Montre “The Dreamer” Davis said he knew there was a lot of emotion surrounding the topic, adding he wanted to be clear about the mission of the group.

“Our character and reputation was [sic] put into question,” Davis said. “We must speak not only in defense of those allegations but to clear up any misconceptions of our mission.”

To do that, the group decided to write a letter and read it aloud during the press event.

“The letter of Linkin’ Bridge to the citizens of Louisville, Kentucky,” Davis read.

At the outset of the message, he aimed to dispel portions of what those online have written.

“Our mission is to spread peace, love, and joy to all who will receive it,” Davis read. “We never turned down anyone to sing for Breonna Taylor or Black Lives Matter. The truth is we were never asked.”

Members said supporting police and asking for racial justice and reform aren’t mutually exclusive.

”The problem is that there are racist police in the justice system, there are racist leaders in power,” Davis read. “There are protesters protesting, but dealing out the same racism they have been given.”

The letter went on to list black men and women killed by law enforcement, asking for reflection, then they discussed the desire to address black on black crime in the following sentence.

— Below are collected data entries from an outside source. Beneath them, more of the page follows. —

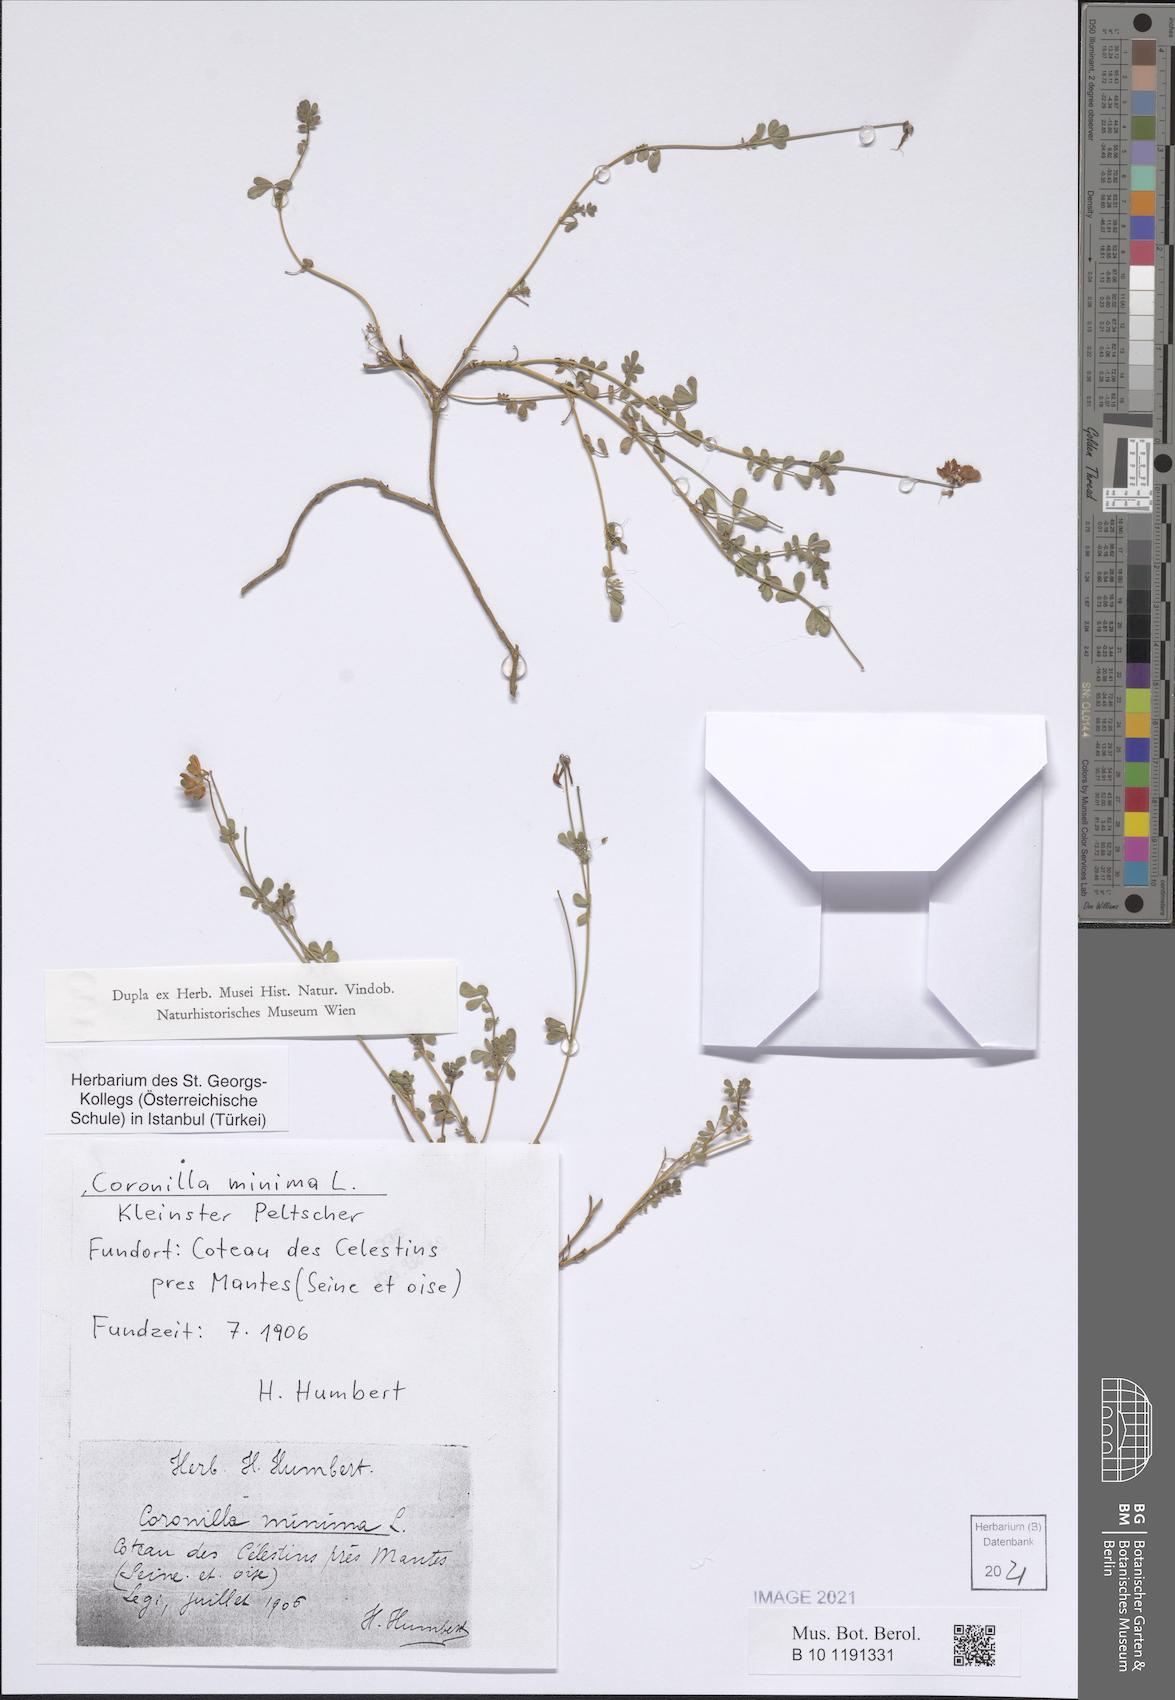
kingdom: Plantae
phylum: Tracheophyta
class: Magnoliopsida
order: Fabales
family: Fabaceae
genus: Coronilla
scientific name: Coronilla minima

Linkin' Bridges members read off a list of names of black men and woman killed by law enforcement.
Linkin' Bridges members read off a list of names of black men and woman killed by law enforcement. (Source: WAVE 3 News)

“David McAtee, age 53,” Davis read. “Desmond Rudolph, age 18. Breonna Taylor, age 26. The list goes on and on. The list also goes on for the deaths of black men and women by other blacks. I’m going to say that again.”

Police officers who lost their jobs for exposing or stopping police brutality and misconduct were next listed.

Near the end of the letter, a clearer call for justice for Breonna Taylor was made.

“If Breonna Taylor had shot and killed the officer, where would Breonna Taylor be right now?” Davis said. “She would be in jail.”

Other members claimed police need to be held accountable in Taylor’s killing.

“Unrighteous killing man,” Ralph “Big Rome” Kimbrough said. “There has to be some type of accountability.”

The press conference was held at a Supporting Heroes building in east Louisville.